▸ Brano citato:
Come afferma la dermatologa ed esperta di cura della pelle Dr. Lindsey Bordone della Columbia University Medical Center: «Prevenire la proliferazione batterica è sempre più efficace che cercare di rimediare alle conseguenze. La pelle dei piedi asciutta e pulita è la base di tutto.» Queste parole valgono tanto per la cura dei piedi quanto per la cura delle scarpe stesse.

Un passo preventivo fondamentale è la scelta delle calze giuste. I materiali sintetici possono essere comodi e resistenti, ma tendono a trattenere l'umidità e a creare un ambiente ideale per i batteri. Al contrario, il bambù, la lana merino o il cotone biologico allontanano il sudore dalla pelle e si asciugano più rapidamente. Questi materiali sono sempre più accessibili e la differenza nel portarli è percettibile – non solo in termini di odore, ma anche di comfort generale.

Altrettanto importante è prestare attenzione alle scarpe stesse. I materiali naturali come la pelle o il tessuto respirano molto meglio dei sostituti sintetici e quindi trattengono meno umidità. Quando possibile, è consigliabile scegliere scarpe con la maggior quota possibile di materiali naturali, soprattutto nella zona della soletta e della fodera. Dopo ogni utilizzo è ideale lasciare arieggiare le scarpe – preferibilmente in un luogo con aria circolante, ma non alla luce diretta del sole, che potrebbe danneggiare il materiale.

▸ Dati da esaminare:

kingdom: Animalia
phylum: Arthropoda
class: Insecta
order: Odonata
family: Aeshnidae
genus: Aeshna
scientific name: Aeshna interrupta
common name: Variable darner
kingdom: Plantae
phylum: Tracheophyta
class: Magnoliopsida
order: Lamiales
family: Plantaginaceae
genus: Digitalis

==

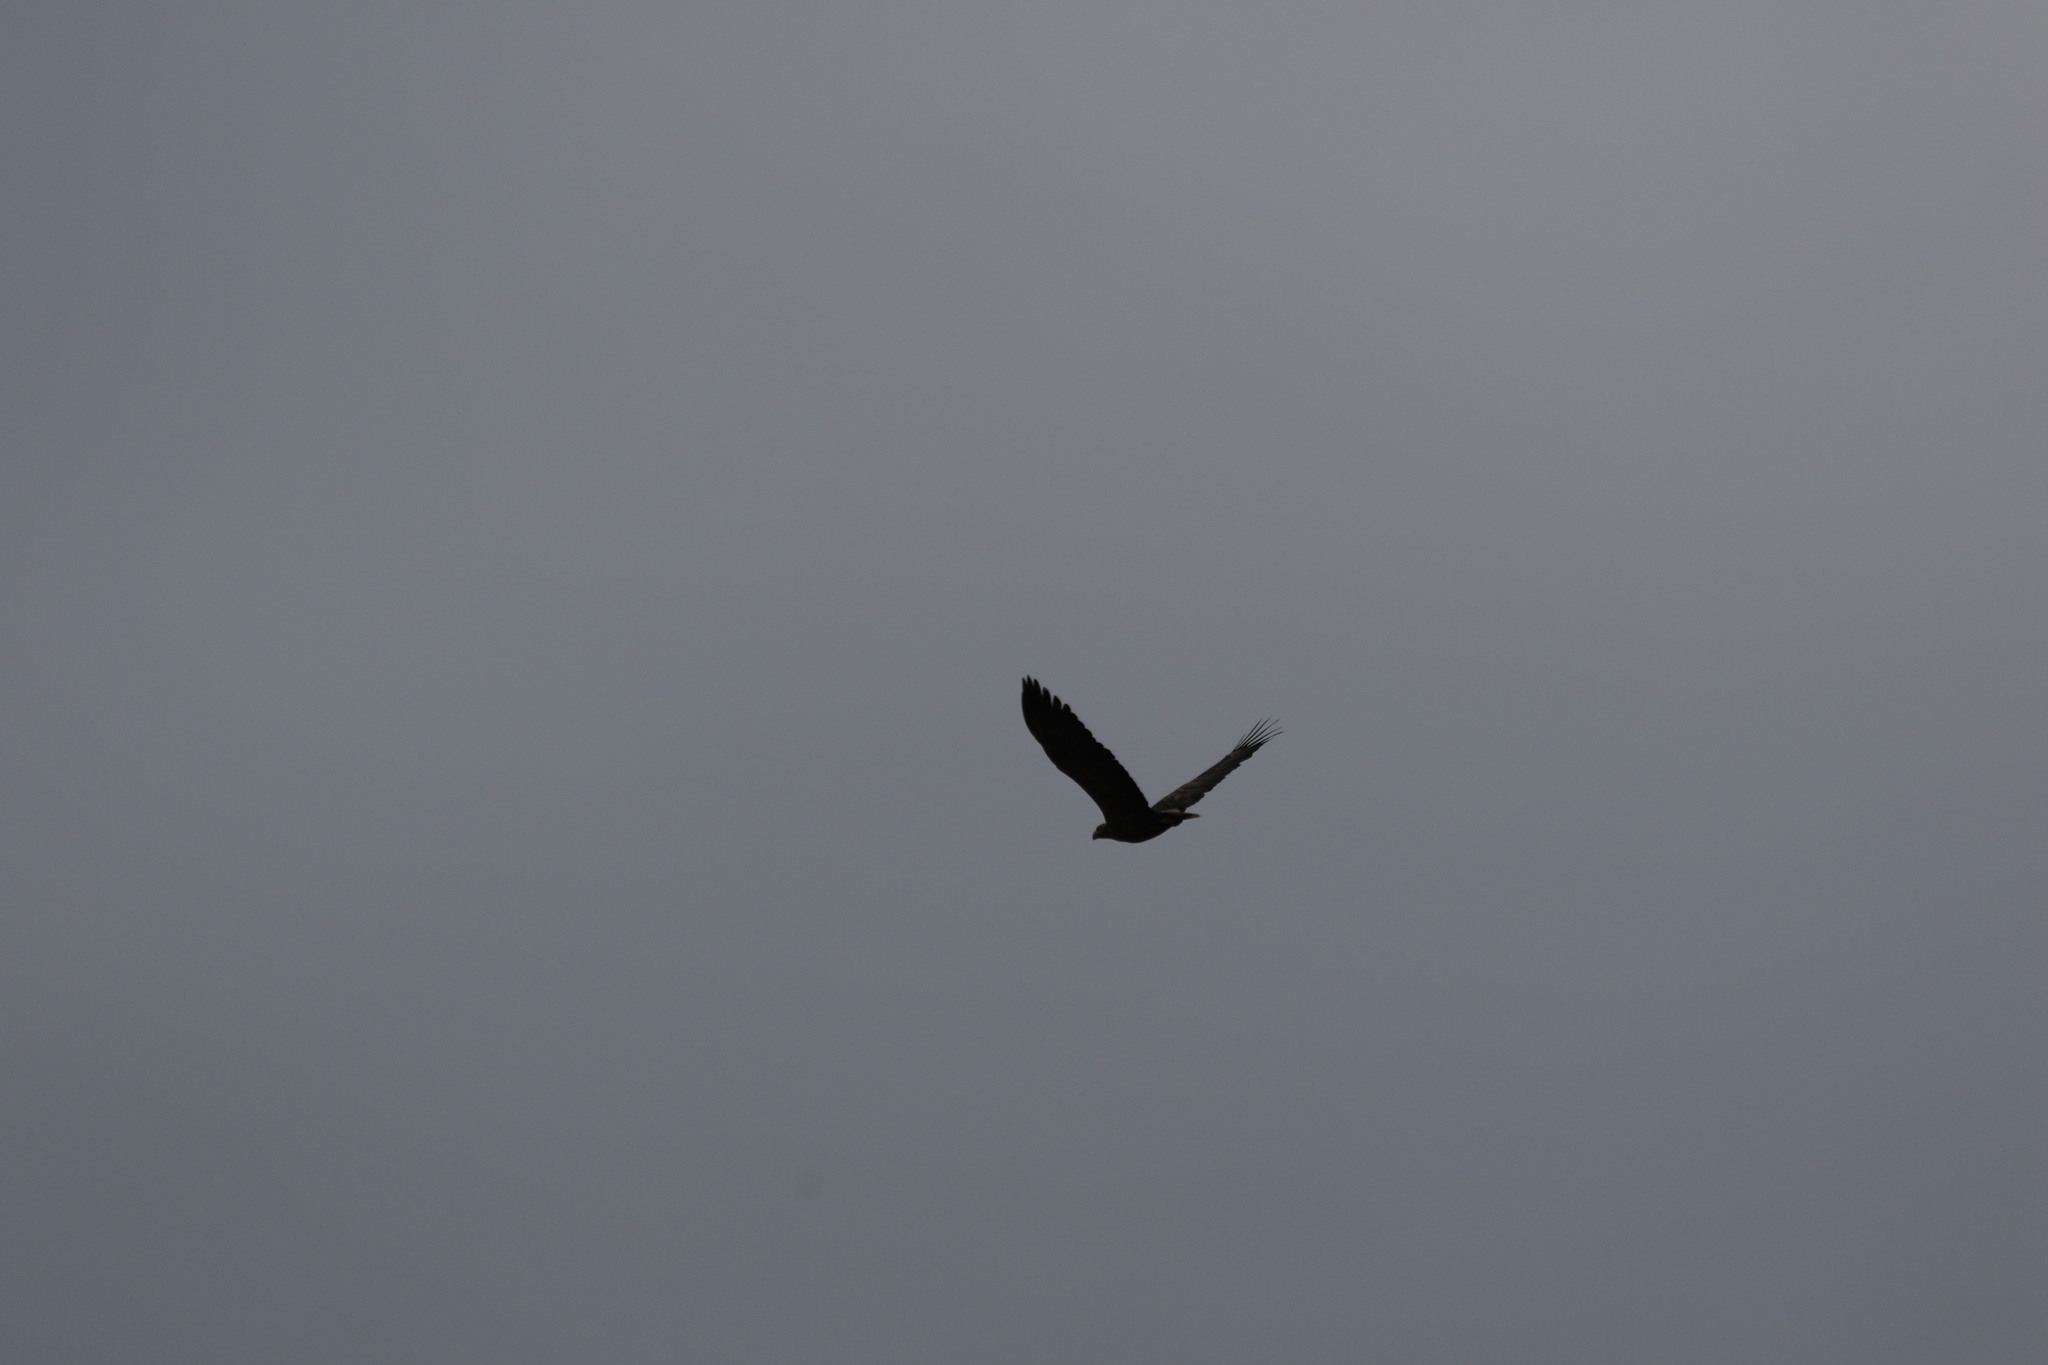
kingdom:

▸ Cosa si chiede:
1 – Copia dal brano sulla cura dei piedi il tratto che va da «Un passo preventivo» fino a «di comfort generale.».
2 – Rispondi a queste domande sul brano sulla cura dei piedi:
(a) Di quale istituzione fa parte la dermatologa citata?
(b) Quali materiali per le calze allontanano il sudore dalla pelle?
(c) Dove non bisogna lasciare arieggiare le scarpe?

▸ Risposte ai compiti:
1 –
Un passo preventivo fondamentale è la scelta delle calze giuste. I materiali sintetici possono essere comodi e resistenti, ma tendono a trattenere l'umidità e a creare un ambiente ideale per i batteri. Al contrario, il bambù, la lana merino o il cotone biologico allontanano il sudore dalla pelle e si asciugano più rapidamente. Questi materiali sono sempre più accessibili e la differenza nel portarli è percettibile – non solo in termini di odore, ma anche di comfort generale.

2 –
(a) Della Columbia University Medical Center.
(b) Il bambù, la lana merino e il cotone biologico.
(c) Alla luce diretta del sole.